• EXERCISE DIRECTIONS: Copy all entries verbatim and keep any pictures out of the copy.

Change detection outputs
· · · · ·
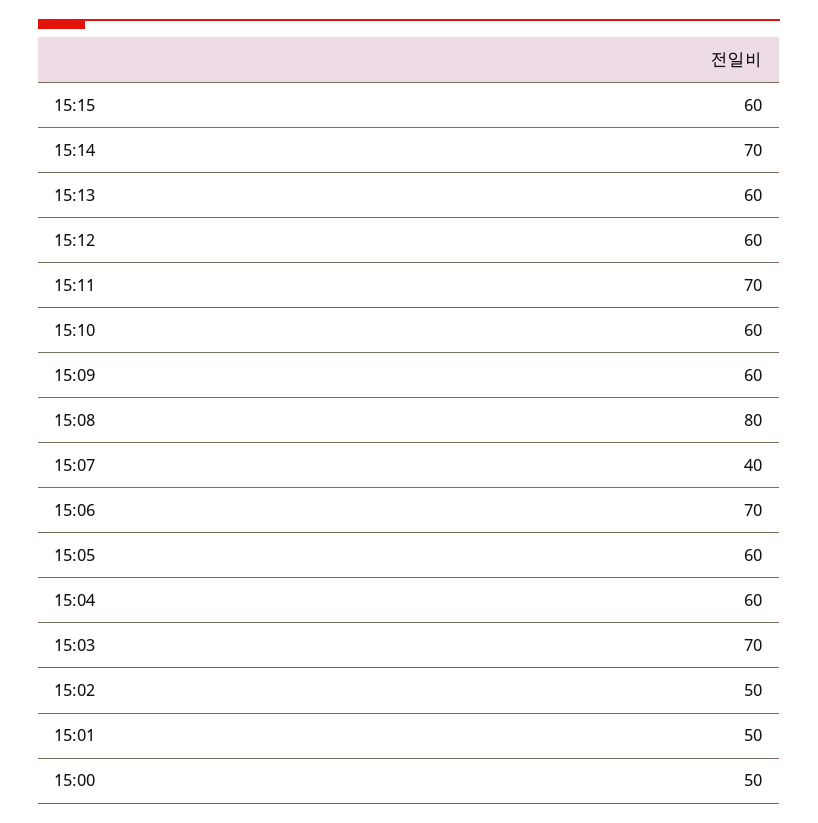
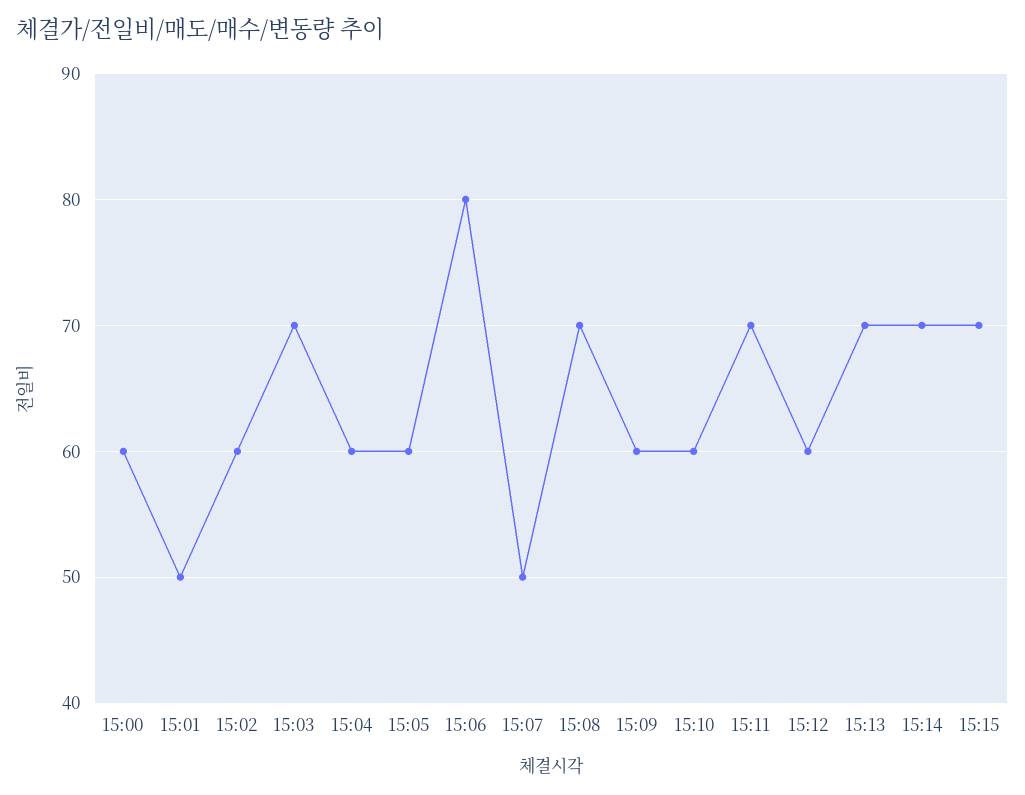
  {
-   "15:15": 60,
+   "15:15": 70,
    "15:14": 70,
-   "15:13": 60,
+   "15:13": 70,
    "15:12": 60,
    "15:11": 70,
    "15:10": 60,
    "15:09": 60,
-   "15:08": 80,
+   "15:08": 70,
-   "15:07": 40,
+   "15:07": 50,
-   "15:06": 70,
+   "15:06": 80,
    "15:05": 60,
    "15:04": 60,
    "15:03": 70,
-   "15:02": 50,
+   "15:02": 60,
    "15:01": 50,
-   "15:00": 50
+   "15:00": 60
  }

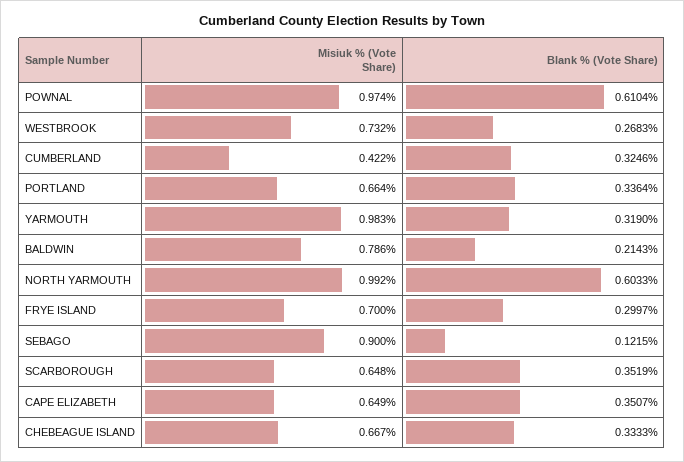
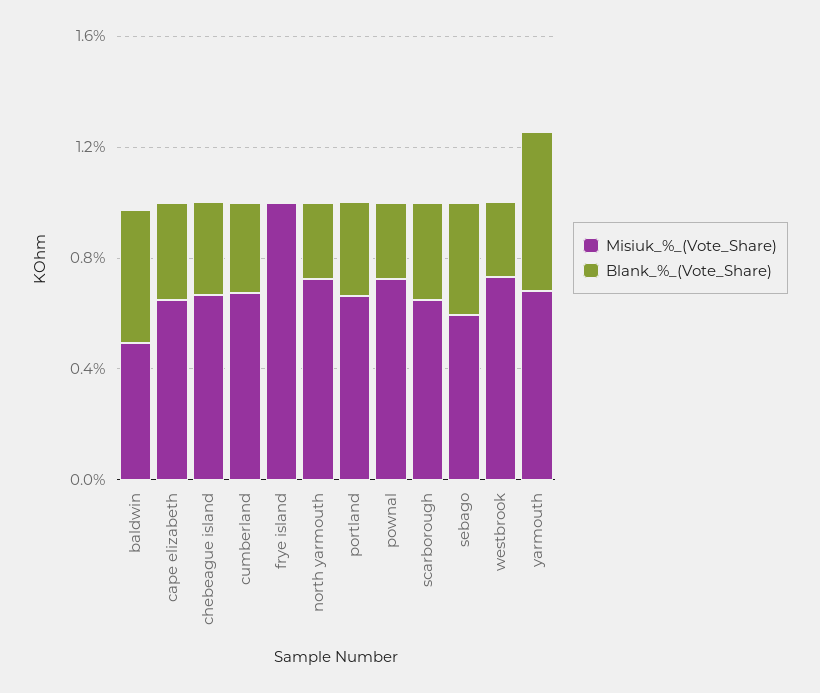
  {
    "Misiuk % (Vote Share)": {
-     "POWNAL": 0.974,
+     "POWNAL": 0.7,
      "WESTBROOK": 0.732,
-     "CUMBERLAND": 0.422,
+     "CUMBERLAND": 0.7,
      "PORTLAND": 0.664,
-     "YARMOUTH": 0.983,
+     "YARMOUTH": 0.7,
-     "BALDWIN": 0.786,
+     "BALDWIN": 0.5,
-     "NORTH YARMOUTH": 0.992,
+     "NORTH YARMOUTH": 0.7,
-     "FRYE ISLAND": 0.7,
+     "FRYE ISLAND": 1,
-     "SEBAGO": 0.9,
+     "SEBAGO": 0.6,
      "SCARBOROUGH": 0.648,
      "CAPE ELIZABETH": 0.649,
      "CHEBEAGUE ISLAND": 0.667
    },
    "Blank % (Vote Share)": {
-     "POWNAL": 0.6104,
+     "POWNAL": 0.3,
      "WESTBROOK": 0.2683,
      "CUMBERLAND": 0.3246,
      "PORTLAND": 0.3364,
-     "YARMOUTH": 0.319,
+     "YARMOUTH": 0.6,
-     "BALDWIN": 0.2143,
+     "BALDWIN": 0.5,
-     "NORTH YARMOUTH": 0.6033,
+     "NORTH YARMOUTH": 0.3,
-     "FRYE ISLAND": 0.2997,
+     "FRYE ISLAND": 0,
-     "SEBAGO": 0.1215,
+     "SEBAGO": 0.4,
      "SCARBOROUGH": 0.3519,
      "CAPE ELIZABETH": 0.3507,
      "CHEBEAGUE ISLAND": 0.3333
    }
  }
· · · · ·
• SOLUTION FOR THIS TASK:
  {
-   "15:15": 60,
+   "15:15": 70,
    "15:14": 70,
-   "15:13": 60,
+   "15:13": 70,
    "15:12": 60,
    "15:11": 70,
    "15:10": 60,
    "15:09": 60,
-   "15:08": 80,
+   "15:08": 70,
-   "15:07": 40,
+   "15:07": 50,
-   "15:06": 70,
+   "15:06": 80,
    "15:05": 60,
    "15:04": 60,
    "15:03": 70,
-   "15:02": 50,
+   "15:02": 60,
    "15:01": 50,
-   "15:00": 50
+   "15:00": 60
  }

  {
    "Misiuk % (Vote Share)": {
-     "POWNAL": 0.974,
+     "POWNAL": 0.7,
      "WESTBROOK": 0.732,
-     "CUMBERLAND": 0.422,
+     "CUMBERLAND": 0.7,
      "PORTLAND": 0.664,
-     "YARMOUTH": 0.983,
+     "YARMOUTH": 0.7,
-     "BALDWIN": 0.786,
+     "BALDWIN": 0.5,
-     "NORTH YARMOUTH": 0.992,
+     "NORTH YARMOUTH": 0.7,
-     "FRYE ISLAND": 0.7,
+     "FRYE ISLAND": 1,
-     "SEBAGO": 0.9,
+     "SEBAGO": 0.6,
      "SCARBOROUGH": 0.648,
      "CAPE ELIZABETH": 0.649,
      "CHEBEAGUE ISLAND": 0.667
    },
    "Blank % (Vote Share)": {
-     "POWNAL": 0.6104,
+     "POWNAL": 0.3,
      "WESTBROOK": 0.2683,
      "CUMBERLAND": 0.3246,
      "PORTLAND": 0.3364,
-     "YARMOUTH": 0.319,
+     "YARMOUTH": 0.6,
-     "BALDWIN": 0.2143,
+     "BALDWIN": 0.5,
-     "NORTH YARMOUTH": 0.6033,
+     "NORTH YARMOUTH": 0.3,
-     "FRYE ISLAND": 0.2997,
+     "FRYE ISLAND": 0,
-     "SEBAGO": 0.1215,
+     "SEBAGO": 0.4,
      "SCARBOROUGH": 0.3519,
      "CAPE ELIZABETH": 0.3507,
      "CHEBEAGUE ISLAND": 0.3333
    }
  }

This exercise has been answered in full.